My heart sank. I knew what MS stood for and it wasn't milkshake. I vaguely knew what MS was and I knew it wasn't good. I answered. “No.”
At my response, he excused himself and walked down the hall and brought the ophthalmologist back with him. Off went the lights and the ophthalmologist examined my eye. The lights came back on again.
“Your optic nerve is hemorrhaging. What you're seeing is blood hemorrhaging through the nerve and that is what is causing the burning sensation.”
According to the two doctors standing there, Multiple Sclerosis, Rheumatoid Arthritis, and Lupus can often begin with what was happening inside my eye. However, there was one other thing it could have possibly been and they immediately had me come back in the morning to have an MRI of my brain done, to make sure it wasn't a brain tumor pushing on my optic nerve. An MRI would also show if there was any build up of myelin on my brain – another symptom of MS. The MRI came back negative for a brain tumor but showed some very slight myelin build up – a symptom of MS if the build-up had been greater.

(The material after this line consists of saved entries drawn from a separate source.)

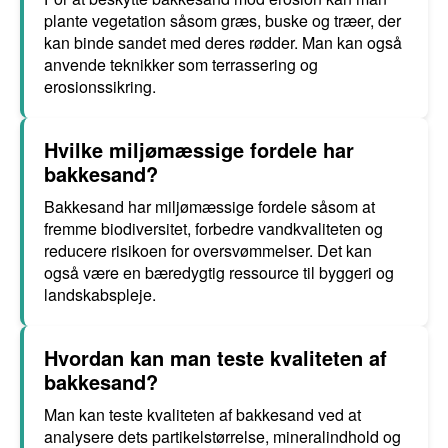
plante vegetation såsom græs, buske og træer, der
kan binde sandet med deres rødder. Man kan også
anvende teknikker som terrassering og
erosionssikring.
Hvilke miljømæssige fordele har
bakkesand?
Bakkesand har miljømæssige fordele såsom at
fremme biodiversitet, forbedre vandkvaliteten og
reducere risikoen for oversvømmelser. Det kan
også være en bæredygtig ressource til byggeri og
landskabspleje.
Hvordan kan man teste kvaliteten af
bakkesand?
Man kan teste kvaliteten af bakkesand ved at
analysere dets partikelstørrelse, mineralindhold og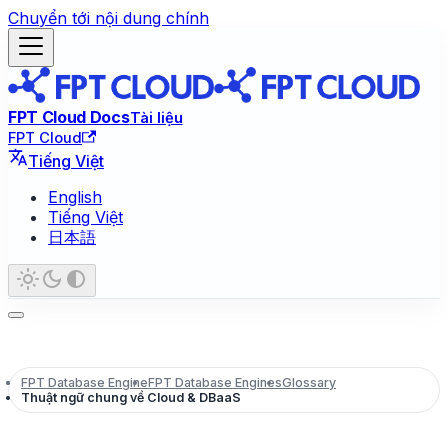
Chuyển tới nội dung chính
FPT Cloud Docs
Tài liệu
FPT Cloud
Tiếng Việt
English
Tiếng Việt
日本語
FPT Database Engine
FPT Database Engines
Glossary
Thuật ngữ chung về Cloud & DBaaS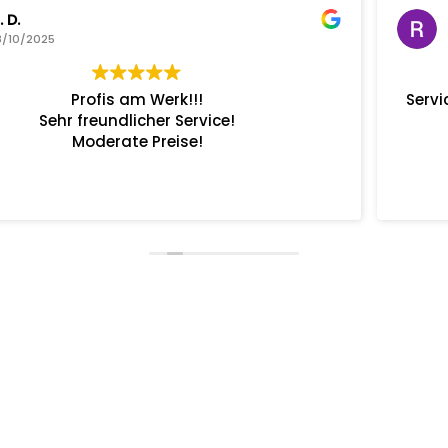
Ronny van Bossche
28/10/2025
Servicetermin, von der Terminvereinbarung bis zur
Fahrzeugabholung alles Bestens.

Eventually, they called it Lupus and treated me accordingly for it. Ten years later, I was diagnosed with Young Onset Parkinson's disease. The symptoms have been consistent with all I've read about Parkinson's disease. My neurologist and I both agree that they misdiagnosed the PD for Lupus and this time around, the YOPD was the correct diagnosis.

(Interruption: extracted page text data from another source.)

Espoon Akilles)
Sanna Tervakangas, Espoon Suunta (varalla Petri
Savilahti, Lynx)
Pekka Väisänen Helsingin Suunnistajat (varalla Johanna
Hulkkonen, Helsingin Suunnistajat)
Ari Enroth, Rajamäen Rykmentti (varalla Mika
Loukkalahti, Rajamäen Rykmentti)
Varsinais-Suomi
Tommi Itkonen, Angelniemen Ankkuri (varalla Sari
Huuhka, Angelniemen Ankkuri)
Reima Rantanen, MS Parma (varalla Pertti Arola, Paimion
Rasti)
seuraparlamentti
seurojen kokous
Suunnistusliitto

The point of me sharing 'my' story with you is to show that often times certain diseases may ravage our bodies and never be seen with the naked eye. No one else could see my eye hemorrhaging and what was causing the awful burning I could feel (and see). But it was real.
Now, for the last 10-20 years, I have PD, as do so many others who thought they were signing up for one thing in this thing called L-I-F-E, only to find out they were given another. A life of leisure possibly gone wrong. At least gone in an unexpected direction.

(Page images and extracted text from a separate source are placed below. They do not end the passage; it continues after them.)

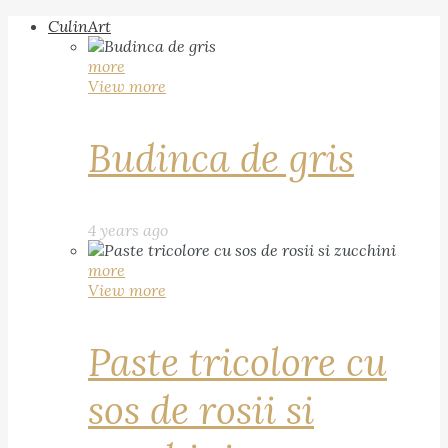
CulinArt
more
View more
Budinca de gris
4 years ago
more
View more
Paste tricolore cu
sos de rosii si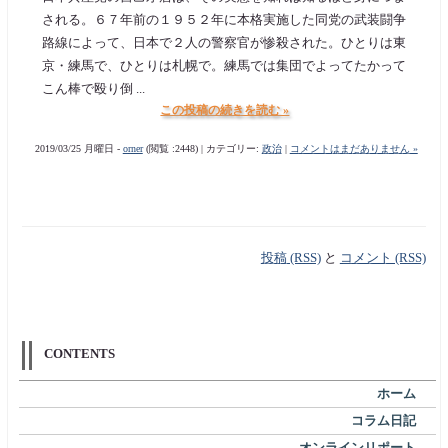
される。６７年前の１９５２年に本格実施した同党の武装闘争
路線によって、日本で２人の警察官が惨殺された。ひとりは東
京・練馬で、ひとりは札幌で。練馬では集団でよってたかって
こん棒で殴り倒 ...
この投稿の続きを読む »
2019/03/25 月曜日 -
orner
(閲覧 :2448) | カテゴリー:
政治
|
コメントはまだありません »
投稿 (RSS)
と
コメント (RSS)
CONTENTS
ホーム
コラム日記
オンラインリポート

What does Parkinson's disease look like? That all depends. First of all, it is different for everyone who has it. Some may shake uncontrollably all the time, while others shake less but have terrible back and/or shoulder and neck pain. Some can smell the slightest fragrance, while others bemoan the fact that their sense of smell has disappeared completely. Some sing to strengthen their faltering voice, while others can still yell up a storm. Some have a difficult time with walking – others run marathons.
However, most people don’t and most likely won’t ‘see’ these things: You won’t see the restless legs that keep a person with PD awake half the night, pacing the floor to get it to stop. You may miss seeing when the fall, due to being off balance, scratching up their forearms and elbows. You won’t see them struggle while getting dressed because they can't move their fingers. You won't see the pain they live with day in and day out or the muscles in their body that seize up and cause their toes to curl under or cramps throughout their body as if their muscles are twisting together like they were a wet dish cloth being rung out. You won't see them struggle to take their pills because their throat muscles are quitting to work properly.
The fact is, you won’t see a lot symptoms common for PD or MS or Lupus, etc., even if they are visible, because you may not really understand the disease or know what to look for. But, the PD patient is fully aware of what is going on inside of them and no one believes them because they can’t see it and think they’re pretending that they have the disease because they want attention.
May I ask a favor of those who find it hard to believe that person you think is just acting? Don’t dispute what they are trying to tell you or what they are dealing with. To lose the support of a spouse who thinks you’re merely putting on an act can be devastating to the one suffering. If you’re in denial over what your spouse has been diagnosed with, seek out a support group for caregivers.
Whatever you do, don’t push their diagnosis away and pretend nothing’s wrong. Believe them or they’ll seek support somewhere else. Is that really what you want? To belittle their pain, their struggle, their loss of dreams will push them away. And, ask yourself, why would anyone want to pretend to have such a disease?
And PD person, if you’ve got a doctor that doesn’t believe what you’re telling him, it's time to get a new doctor.